Writer and educator Andrew Melnyk was born March 7, 1962. He attended the University of Oxford in England, where he earned his bachelor's degree with first-class honors in 1985, followed by a bachelor of philosophy in 1987 and a doctorate in 1990. Over the course of his career, he has taught at a number of institutions of higher learning, including Magdalen College at the University of Oxford, the University of Virginia, the College of William and Mary, and the University of Missouri at Columbia, where he serves as a full professor in the philosophy department as well as department chair. Melnyk teaches a range of classes, including courses on general philosophy and logic, metaphysics, the philosophy of science, and foundations of cognitive science. He has been the recipient of a number of prizes and fellowships for his work, including a scholarship to Corpus Christi College, at the University of Oxford; the John Locke Prize for Mental Philosophy from the University of Oxford, in 1987; and a University of Missouri System Research Board Grant, in 1999. In addition, he has given lectures at a number of universities and for other events, on topics including "Naturalism as A Philosophical Paradigm," "What Is Multiple Realization?," "Physicalism, Phenomenal Properties, and the Sense of Incredibility," "Realization and the Formulation of Physicalism," and "Some Evidence for Physicalism." He has given presentations at several branches of the Southern Society for Philosophy and Psychology, Mountain-Plains Philosophy Conference, and the Southwestern Philosophical Society, among other organizations. Melnyk has written scholarly articles for a number of academic journals, such as Philosophical Psychology, Australasian Journal of Philosophy, and the Review of Metaphysics. He is also the author of A Physicalist Manifesto: Thoroughly Modern Materialism, which was published by the Cambridge University Press in 2003.
A Physicalist Manifesto introduces readers to the general concepts behind the physicalist philosophy, which centers around the idea that everything is physical in some sense of the word.
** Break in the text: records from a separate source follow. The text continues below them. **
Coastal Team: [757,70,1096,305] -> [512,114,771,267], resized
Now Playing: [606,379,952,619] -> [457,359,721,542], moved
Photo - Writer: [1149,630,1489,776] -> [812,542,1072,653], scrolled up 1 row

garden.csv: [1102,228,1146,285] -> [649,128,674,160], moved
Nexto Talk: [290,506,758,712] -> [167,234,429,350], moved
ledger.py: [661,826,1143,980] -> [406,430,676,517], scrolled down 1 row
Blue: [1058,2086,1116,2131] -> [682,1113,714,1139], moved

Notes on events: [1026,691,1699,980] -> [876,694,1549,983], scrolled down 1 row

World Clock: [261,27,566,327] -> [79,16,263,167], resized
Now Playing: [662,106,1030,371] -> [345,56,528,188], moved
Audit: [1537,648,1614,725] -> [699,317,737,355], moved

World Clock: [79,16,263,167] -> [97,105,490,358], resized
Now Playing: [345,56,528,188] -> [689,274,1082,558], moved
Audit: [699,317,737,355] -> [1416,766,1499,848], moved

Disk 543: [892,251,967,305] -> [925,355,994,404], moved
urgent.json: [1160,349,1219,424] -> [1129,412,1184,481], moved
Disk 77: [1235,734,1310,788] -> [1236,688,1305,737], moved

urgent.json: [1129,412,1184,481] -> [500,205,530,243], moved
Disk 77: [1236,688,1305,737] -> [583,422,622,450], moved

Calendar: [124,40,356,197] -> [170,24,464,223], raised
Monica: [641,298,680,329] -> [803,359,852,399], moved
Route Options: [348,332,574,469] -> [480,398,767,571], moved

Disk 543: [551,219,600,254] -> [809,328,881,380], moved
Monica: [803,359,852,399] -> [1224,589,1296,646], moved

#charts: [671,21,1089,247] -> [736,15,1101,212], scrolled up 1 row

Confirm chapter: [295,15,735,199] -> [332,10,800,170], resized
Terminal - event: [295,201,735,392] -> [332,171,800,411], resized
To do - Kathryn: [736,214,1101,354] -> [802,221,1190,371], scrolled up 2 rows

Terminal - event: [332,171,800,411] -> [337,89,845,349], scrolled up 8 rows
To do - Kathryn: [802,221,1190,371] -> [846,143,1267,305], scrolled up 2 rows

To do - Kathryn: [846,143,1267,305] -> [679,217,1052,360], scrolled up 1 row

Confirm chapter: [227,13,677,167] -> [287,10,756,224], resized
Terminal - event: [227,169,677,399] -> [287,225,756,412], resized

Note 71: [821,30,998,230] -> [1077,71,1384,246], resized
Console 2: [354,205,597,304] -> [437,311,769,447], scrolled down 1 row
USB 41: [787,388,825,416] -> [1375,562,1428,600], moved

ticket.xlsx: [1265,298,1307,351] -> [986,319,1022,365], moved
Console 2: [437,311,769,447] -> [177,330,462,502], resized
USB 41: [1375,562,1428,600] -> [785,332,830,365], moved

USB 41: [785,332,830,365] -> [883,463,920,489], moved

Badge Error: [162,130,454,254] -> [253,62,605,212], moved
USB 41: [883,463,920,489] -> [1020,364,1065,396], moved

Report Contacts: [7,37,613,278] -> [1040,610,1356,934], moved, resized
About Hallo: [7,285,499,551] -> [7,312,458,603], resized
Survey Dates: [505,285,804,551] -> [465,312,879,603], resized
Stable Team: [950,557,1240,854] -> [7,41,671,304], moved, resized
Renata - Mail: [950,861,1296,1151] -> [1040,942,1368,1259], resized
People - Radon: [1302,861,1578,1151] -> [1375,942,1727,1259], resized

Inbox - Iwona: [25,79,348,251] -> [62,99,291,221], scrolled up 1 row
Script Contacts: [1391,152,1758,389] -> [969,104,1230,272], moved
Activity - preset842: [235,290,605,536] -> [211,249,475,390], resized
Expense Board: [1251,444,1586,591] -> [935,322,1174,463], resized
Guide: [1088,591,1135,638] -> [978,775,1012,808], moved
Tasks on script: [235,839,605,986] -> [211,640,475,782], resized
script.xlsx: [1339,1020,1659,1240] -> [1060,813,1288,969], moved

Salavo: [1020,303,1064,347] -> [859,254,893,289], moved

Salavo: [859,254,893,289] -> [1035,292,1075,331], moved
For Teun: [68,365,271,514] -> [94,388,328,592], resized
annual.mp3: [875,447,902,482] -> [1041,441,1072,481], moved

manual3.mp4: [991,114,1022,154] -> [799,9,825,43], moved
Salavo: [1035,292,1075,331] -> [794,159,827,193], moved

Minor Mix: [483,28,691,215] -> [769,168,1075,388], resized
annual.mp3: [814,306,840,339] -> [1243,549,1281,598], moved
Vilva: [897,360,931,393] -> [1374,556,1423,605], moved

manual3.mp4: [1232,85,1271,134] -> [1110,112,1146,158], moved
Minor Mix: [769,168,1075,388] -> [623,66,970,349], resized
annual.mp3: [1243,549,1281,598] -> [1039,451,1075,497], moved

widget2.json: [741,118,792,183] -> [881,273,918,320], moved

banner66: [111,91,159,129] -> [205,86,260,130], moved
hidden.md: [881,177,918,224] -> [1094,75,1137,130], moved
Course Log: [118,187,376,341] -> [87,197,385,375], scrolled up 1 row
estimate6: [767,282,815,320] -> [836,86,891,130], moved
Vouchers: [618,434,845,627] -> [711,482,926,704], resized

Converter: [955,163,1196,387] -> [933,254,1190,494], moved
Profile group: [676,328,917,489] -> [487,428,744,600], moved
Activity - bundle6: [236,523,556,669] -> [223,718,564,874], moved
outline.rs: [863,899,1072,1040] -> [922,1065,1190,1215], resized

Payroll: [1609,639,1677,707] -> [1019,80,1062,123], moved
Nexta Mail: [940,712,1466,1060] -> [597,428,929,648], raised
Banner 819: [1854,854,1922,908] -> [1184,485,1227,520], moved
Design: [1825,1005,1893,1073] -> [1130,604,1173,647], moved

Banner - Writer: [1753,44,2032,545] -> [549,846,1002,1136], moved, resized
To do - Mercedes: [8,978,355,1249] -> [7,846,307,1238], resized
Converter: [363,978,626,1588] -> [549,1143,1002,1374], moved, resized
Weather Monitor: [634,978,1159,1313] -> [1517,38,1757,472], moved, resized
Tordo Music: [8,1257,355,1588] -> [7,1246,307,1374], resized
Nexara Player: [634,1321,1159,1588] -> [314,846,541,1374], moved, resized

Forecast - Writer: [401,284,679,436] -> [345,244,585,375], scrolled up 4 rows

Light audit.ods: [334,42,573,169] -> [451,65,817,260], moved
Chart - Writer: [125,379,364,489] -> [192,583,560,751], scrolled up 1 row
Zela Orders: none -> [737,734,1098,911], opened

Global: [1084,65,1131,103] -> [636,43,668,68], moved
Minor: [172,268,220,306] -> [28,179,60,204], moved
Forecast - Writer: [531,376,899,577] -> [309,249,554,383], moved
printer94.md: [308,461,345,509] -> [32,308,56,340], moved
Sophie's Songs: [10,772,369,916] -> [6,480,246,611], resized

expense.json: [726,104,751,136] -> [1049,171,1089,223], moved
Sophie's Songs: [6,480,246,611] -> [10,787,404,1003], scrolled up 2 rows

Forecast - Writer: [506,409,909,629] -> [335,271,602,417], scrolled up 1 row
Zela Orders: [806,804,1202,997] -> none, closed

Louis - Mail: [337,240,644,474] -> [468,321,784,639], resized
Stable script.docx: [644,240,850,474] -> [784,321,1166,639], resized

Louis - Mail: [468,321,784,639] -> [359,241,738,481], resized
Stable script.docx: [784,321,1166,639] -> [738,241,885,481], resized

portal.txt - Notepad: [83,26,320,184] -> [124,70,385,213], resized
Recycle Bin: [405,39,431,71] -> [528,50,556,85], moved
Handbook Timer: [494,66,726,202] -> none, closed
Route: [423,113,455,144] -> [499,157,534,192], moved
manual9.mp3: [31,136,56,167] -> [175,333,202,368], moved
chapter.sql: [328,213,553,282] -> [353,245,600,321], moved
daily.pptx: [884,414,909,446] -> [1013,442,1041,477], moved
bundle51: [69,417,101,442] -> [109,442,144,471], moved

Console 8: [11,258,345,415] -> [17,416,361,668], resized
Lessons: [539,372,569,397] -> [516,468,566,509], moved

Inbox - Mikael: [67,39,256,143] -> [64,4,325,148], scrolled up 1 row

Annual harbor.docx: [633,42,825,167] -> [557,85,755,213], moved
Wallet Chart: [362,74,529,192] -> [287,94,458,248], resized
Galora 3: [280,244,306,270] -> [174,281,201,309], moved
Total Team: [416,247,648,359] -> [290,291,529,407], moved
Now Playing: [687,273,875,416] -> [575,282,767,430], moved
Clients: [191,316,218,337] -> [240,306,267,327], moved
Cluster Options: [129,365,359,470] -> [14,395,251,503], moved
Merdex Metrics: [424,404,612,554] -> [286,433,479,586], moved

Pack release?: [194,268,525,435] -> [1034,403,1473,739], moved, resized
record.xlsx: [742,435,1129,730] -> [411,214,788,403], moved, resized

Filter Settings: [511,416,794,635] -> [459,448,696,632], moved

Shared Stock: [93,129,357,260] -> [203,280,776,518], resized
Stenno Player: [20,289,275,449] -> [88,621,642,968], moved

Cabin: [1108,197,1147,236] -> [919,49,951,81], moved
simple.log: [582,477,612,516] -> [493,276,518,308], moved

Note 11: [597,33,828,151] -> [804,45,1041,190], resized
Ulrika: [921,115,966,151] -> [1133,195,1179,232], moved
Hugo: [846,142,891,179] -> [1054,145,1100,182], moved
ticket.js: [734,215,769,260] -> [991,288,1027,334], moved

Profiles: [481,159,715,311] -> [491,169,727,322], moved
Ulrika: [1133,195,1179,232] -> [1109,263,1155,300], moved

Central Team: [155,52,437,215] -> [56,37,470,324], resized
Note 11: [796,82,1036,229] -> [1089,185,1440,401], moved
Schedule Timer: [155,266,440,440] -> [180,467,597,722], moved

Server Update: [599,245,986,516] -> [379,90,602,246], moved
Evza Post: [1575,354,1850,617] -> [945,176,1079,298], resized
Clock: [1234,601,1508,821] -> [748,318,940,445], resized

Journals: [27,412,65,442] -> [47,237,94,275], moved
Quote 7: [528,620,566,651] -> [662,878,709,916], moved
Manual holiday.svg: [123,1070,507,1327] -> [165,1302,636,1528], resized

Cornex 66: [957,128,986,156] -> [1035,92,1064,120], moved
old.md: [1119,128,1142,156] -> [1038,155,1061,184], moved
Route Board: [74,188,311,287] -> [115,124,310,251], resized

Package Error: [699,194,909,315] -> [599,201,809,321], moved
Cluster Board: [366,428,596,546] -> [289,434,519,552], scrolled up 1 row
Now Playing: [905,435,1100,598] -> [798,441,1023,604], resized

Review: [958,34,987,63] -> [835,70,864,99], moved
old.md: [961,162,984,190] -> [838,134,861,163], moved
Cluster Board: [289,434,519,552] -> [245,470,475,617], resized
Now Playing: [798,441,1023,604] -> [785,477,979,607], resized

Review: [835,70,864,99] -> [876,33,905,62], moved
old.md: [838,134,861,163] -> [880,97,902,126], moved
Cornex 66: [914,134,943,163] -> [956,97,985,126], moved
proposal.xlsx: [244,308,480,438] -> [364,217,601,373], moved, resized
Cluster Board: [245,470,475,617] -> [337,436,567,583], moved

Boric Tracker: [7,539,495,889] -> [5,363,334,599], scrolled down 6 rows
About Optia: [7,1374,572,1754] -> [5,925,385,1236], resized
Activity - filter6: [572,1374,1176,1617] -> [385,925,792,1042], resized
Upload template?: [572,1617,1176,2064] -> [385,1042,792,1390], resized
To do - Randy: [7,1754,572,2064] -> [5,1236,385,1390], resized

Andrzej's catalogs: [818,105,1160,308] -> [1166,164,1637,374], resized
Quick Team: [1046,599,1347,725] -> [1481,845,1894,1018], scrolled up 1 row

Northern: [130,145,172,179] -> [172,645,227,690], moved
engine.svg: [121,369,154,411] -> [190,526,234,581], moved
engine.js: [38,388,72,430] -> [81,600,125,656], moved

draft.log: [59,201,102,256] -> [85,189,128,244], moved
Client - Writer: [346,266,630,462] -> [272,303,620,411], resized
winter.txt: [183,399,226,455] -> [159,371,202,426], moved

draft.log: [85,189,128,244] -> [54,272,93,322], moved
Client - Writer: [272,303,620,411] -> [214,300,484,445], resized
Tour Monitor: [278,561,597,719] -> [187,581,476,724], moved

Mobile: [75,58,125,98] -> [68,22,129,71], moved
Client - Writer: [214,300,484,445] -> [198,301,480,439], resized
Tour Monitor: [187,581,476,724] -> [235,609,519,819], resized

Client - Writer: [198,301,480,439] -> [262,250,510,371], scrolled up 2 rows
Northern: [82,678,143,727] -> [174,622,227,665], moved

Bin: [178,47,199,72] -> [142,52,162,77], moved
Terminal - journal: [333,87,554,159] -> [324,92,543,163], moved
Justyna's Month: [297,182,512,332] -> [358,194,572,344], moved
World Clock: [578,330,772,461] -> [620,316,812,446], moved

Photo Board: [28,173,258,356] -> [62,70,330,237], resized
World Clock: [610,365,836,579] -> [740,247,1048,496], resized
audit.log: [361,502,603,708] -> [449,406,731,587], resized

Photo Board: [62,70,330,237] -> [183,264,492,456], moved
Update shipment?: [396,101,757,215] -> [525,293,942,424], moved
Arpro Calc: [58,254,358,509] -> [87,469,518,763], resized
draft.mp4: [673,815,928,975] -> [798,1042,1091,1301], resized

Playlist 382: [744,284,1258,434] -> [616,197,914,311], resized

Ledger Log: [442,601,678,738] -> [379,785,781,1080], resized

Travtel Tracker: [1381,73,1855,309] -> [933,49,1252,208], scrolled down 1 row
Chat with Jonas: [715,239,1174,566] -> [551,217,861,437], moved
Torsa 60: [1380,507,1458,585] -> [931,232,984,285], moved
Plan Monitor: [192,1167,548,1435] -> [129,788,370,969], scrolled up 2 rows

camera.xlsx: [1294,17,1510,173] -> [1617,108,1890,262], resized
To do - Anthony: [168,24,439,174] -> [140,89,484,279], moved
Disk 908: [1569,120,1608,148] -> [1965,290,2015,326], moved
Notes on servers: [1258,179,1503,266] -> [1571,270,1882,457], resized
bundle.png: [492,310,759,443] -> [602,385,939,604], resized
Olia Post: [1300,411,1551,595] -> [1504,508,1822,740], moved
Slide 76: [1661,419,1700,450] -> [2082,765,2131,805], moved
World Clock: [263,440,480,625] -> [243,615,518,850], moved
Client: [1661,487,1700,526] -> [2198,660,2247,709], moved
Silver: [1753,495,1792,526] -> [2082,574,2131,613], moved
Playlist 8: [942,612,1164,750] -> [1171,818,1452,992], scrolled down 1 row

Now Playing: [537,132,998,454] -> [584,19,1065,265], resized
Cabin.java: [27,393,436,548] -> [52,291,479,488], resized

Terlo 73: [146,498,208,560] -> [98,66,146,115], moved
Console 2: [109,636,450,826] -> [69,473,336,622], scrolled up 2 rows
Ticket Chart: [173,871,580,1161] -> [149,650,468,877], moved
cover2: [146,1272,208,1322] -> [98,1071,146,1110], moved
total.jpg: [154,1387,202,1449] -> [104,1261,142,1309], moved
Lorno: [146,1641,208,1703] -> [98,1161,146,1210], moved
The philosophy is one held particularly by philosophers of a more scientific bent. However, it is not an overly popular philosophy, nor one that has a strict set of rules defining and explaining it. Because of this, those individuals who believe they hold a physicalist view often find that they disagree with each other, further complicating the case for the philosophy. In his book, Melnyk attempts to remedy this issue by offering a single comprehensive volume that covers this subject, systematically offering delineations for the physicalist view, and also suggesting parameters for the antiphysicalist view, which would commonly be considered the opposing point of view. Because of the link between physicalism and science, particularly physics, Melnyk makes a stand for the promotion of formal research that would assist in not just verifying the parameters of the physicalist view, but would anchor it firmly in the reality of the more practical and verifiable scientific format. Sami Pihlstrom, in a contribution for the Review of Metaphysics, observed that "a problem of the book is that it primarily speaks to those already converted (if not to physicalism, at least to materialism of some sort)." He suggested that Melnyk's failure to defend his own belief that, in general, nonscientific theories and beliefs receive very little attention and are not considered to be serious, weakens his overall argument. At the same time, he dismisses purely philosophical arguments against physicalism, claiming only pure science can provide a rationale of that sort. However, he ultimately went on to conclude that "Melnyk's book is great news to both physicalists and antiphysicalists, as it is, to the best of my knowledge, the clearest, most comprehensive, and most systematic treatment of physicalism up to now."
BIOGRAPHICAL AND CRITICAL SOURCES:
Philosophical Review, January, 2005, Andrew Botterell, review of A Physicalist Manifesto: Thoroughly Modern Materialism, p. 125.
Review of Metaphysics, March, 2006, Sami Pihlstrom, review of A Physicalist Manifesto, p. 661.
Skeptical Inquirer, March 1, 2004, Kendrick Frazier, review of A Physicalist Manifesto, p. 70.